Washington State Attorney General Bob Ferguson Credit: Joe Mabel/Wikimedia Commons

When Judge James Robart announced this afternoon that he would be ruling from the bench, the crowd gathered in his Seattle courtroom held its collective breath.

Robart was saying, in effect, that he would be delivering an immediate decision on whether to block President Donald Trump’s executive order banning travel from seven majority-Muslim nations, and establishing refugee priority for Christians.

While court proceedings can drag on for weeks and months, even in expedited cases, with Robart’s announcement, fans and foes of the ban, who packed not only Robart’s courtroom but two overflow rooms at the U.S. District Court in downtown Seattle, knew they would be receiving an answer before they left the room.

The answer was yes. After hearing arguments from the federal Department of Justice, as well as state Attorney General Bob Ferguson’s office, Robart announced he was issuing a temporary restraining order, effective immediately, blocking the major parts of the ban at every port of entry in the United States.

After a brief celebration, Ferguson explained the impact of the ruling to reporters assembled outside the courtroom: “The judge’s order means the President’s executive order does not apply,” he said. Asked if he thought federal border agents would abide by the ruling, Ferguson said he would be keeping in touch with his counterparts around the country to monitor the ruling.

“We are a nation of laws,” Ferguson said. “It is my expectation that the federal government will honor this ruling.”

While the ruling wasn’t the first to target the travel ban — four other judges issued orders in the last week singling out individual parts of the Trump executive order — Robart’s was the most sweeping so far, targeting and effectively neutralizing all of the order’s main tenets, including its prohibition of entry from seven Muslim-majority nations. The judge also specifically blocked any preference for religious minorities in those countries, which have been widely interpreted as singling out Christian refugees for preferential treatment.

Maine’s attorney general also joined Washington in the suit, which argued that the state was being harmed by the Trump order by losing visitors, and also by negative impacts to the state’s universities; Department of Justice attorneys argued that the state wasn’t directly harmed, and that the court didn’t have the authority to overrule the order.

Robart’s announcement of his ruling wasn’t the first time the room held its breath. Earlier in the dramatic, fast-moving hearing, the judge seemed to push hard on the lawyer arguing the state’s case, Noah Purcell, Washington solicitor general and second-in-command at the state Attorney General’s office.

“It seems to me that it’s a bit of a reach to say that the president is anti-Islam, based on something he said in June in New Hampshire,” Robart said, pushing back against the state’s argument that Trump’s executive order unfairly targeted Muslims.
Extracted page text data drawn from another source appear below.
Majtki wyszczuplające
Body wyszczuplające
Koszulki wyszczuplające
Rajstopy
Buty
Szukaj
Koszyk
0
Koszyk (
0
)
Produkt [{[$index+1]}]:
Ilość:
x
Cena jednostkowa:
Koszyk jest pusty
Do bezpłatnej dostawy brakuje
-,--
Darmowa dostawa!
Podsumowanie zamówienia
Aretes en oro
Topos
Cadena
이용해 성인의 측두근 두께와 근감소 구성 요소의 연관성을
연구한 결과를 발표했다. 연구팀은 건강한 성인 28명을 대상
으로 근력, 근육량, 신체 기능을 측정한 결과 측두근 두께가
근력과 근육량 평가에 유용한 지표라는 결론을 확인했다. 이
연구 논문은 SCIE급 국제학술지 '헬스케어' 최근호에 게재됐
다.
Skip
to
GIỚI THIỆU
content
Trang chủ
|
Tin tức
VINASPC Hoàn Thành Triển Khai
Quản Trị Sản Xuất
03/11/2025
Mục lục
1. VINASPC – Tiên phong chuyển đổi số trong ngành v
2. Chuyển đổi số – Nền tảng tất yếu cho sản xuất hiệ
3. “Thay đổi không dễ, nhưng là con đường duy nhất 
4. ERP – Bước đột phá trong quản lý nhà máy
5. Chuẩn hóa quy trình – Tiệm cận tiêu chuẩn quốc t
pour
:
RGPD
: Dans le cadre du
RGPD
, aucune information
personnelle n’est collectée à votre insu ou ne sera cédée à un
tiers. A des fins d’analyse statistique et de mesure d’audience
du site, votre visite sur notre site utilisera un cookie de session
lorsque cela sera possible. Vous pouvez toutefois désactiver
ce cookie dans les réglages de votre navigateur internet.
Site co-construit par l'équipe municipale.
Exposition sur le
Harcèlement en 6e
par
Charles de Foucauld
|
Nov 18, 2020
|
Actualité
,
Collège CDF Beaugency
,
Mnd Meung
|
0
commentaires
That collective holding of the breath, though, seemed to find it’s own outlet later on: When the attorney for the federal Department of Justice, who was arguing the case on behalf of the Trump administration, came to the stand, Robart pressed just as hard against her arguments.

When DOJ attorney Michelle Bennett couldn’t name any terrorist act committed in the U.S. by a citizen of the seven Muslim nations listed in the ban, Robart pointed out she was an attorney from the Justice Department, which would handle such an issue, and so should know. Faltering, Bennett said she worked for the department’s civil division, not its criminal division, eliciting a chuckle from the from the room.

Along with arguments that the state didn’t have the legal standing to bring the case to court since it wasn’t directly harmed by the action, Bennett lobbied Robart to set aside the case on the basis of national security, saying that the decision to ban visitors and refugees to the U.S. was the president’s alone.

Purcell, the state solicitor general, replied that that idea was “frightening.”

“They’re basically saying that you can’t review anything the president says or does. That simply can’t be the law,” Purcell said to the judge.

The case will still have to be heard before a permanent ruling can be issued — Robart’s ruling just blocks enforcement of the ban until that happens. And the DOJ could appeal to overturn the restraining order.

But In his remarks following the hearing, Ferguson pointed repeatedly to the preliminary ruling as a good sign for the state’s chances in the trial. Under the law, Ferguson explained, Judges are only allowed to issue temporary restraining orders if they believe the plaintiffs have a good chance of succeeding when the case actually goes to trial in the coming weeks.

“That was part of the standard that we had to meet,” Ferguson said. “And we obviously did meet it.”